_DIRECTIONS FOR THIS TASK_
Can you give the listing again with "coordinates" swapped for "positions" throughout, changing nothing else and leaving out the pictures?

======== DATASET SECTION ========

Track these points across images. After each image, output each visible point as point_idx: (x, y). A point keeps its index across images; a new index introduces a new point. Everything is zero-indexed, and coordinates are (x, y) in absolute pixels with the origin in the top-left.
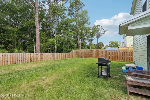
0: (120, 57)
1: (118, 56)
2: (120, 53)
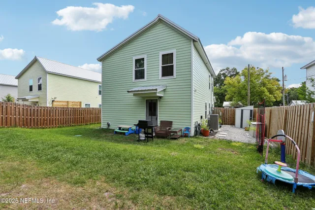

========

_ANSWER FOR THIS EXERCISE_
Track these points across images. After each image, output each visible point as point_idx: (x, y). A point keeps its index across images; a new index introduces a new point. Everything is zero-indexed, and positions are (x, y) in absolute pixels with the origin in the top-left.
0: (120, 57)
1: (118, 56)
2: (120, 53)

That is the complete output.